**How to complete this task:** Any picture in the listing is left out of the copy; all else is duplicated exactly.

--- START ---

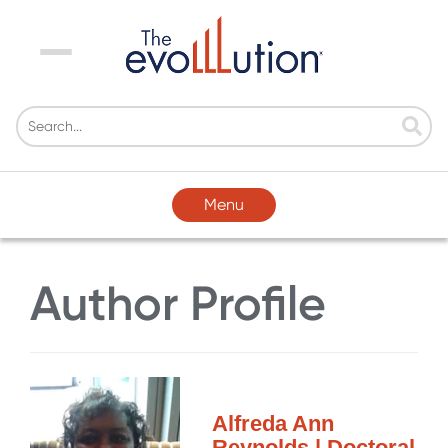
Menu
Menu
Author Profile
Alfreda Ann
Reynolds | Doctoral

--- END ---

**Task output:**
Menu
Menu
Author Profile
Alfreda Ann
Reynolds | Doctoral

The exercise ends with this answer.